Nobody else on Tour can produce moments like this. Notice how he also gives Nike a free and unbelievable TV ad, with the swoosh displaying itself right before the ball tumbles into the hole.
In other words, nobody has been as consistently great in their sport as Tiger has been in his. His victory in the 1997 Masters was his official coming out party. At the ripe old age of 22, Tiger beat the field by 12 shots! That week, he set a mere 20 different records, including youngest player to win the Masters as well as the first of African-American or Asian-American descent to do so. To date, he has won 14 major championships, averaging more than one a year. Whether he surpasses the record of 18 held by Jack Nicklaus has become a question of “when”, and not “if”.
To the delight of fans, sponsors, tournament directors, and TV networks, he has returned. In many different ways, these groups have been yearning for the number one player to once again lace up his spikes.

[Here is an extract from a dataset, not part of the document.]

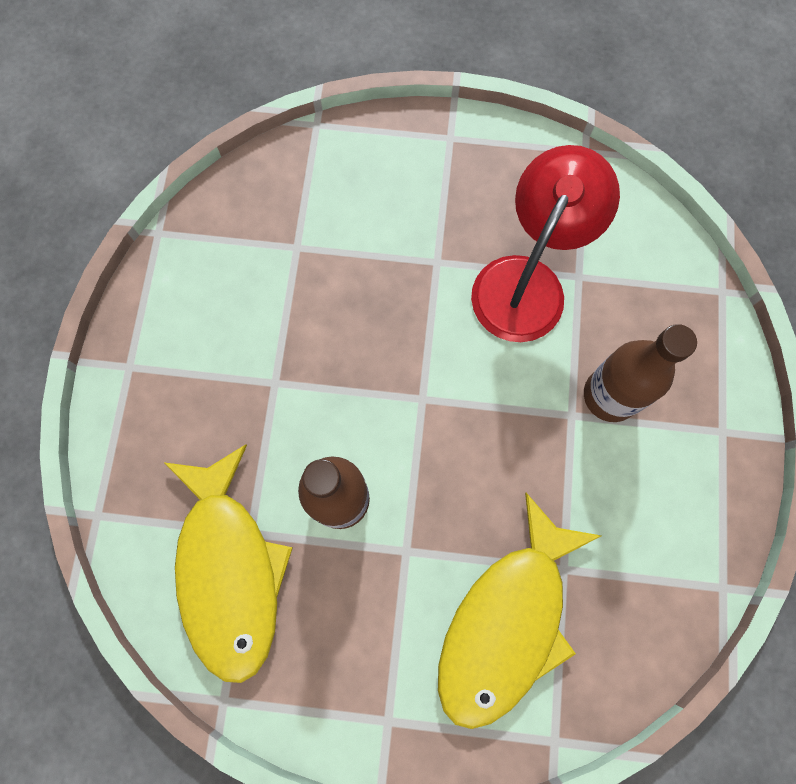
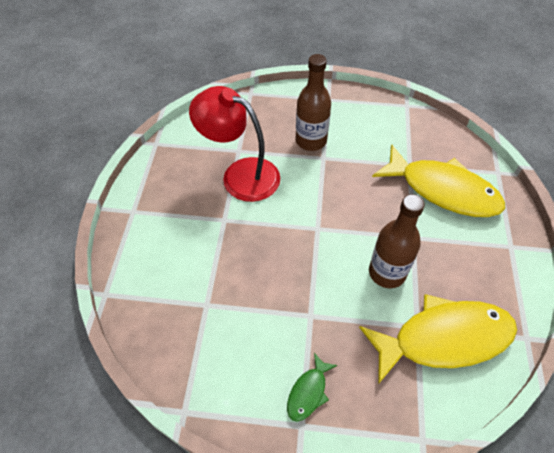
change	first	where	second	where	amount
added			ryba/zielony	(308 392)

There are always severe drops in attendance at tournaments and in TV ratings when he is not in the field. As for the fans, sadly to say, there are two groups. There are golf fans, who will watch any tournament no matter who is playing. These are the purists. And then there are the Tiger fans, who have trouble remembering the pre-Tiger era of the PGA Tour and who refuse to tune into tournaments which are sans-Tiger.
I, for one, am excited that he’s back. I like to think that I belong in the first group, but his latest absence has made me come to the realization that I am not too far off from taking up membership in the latter.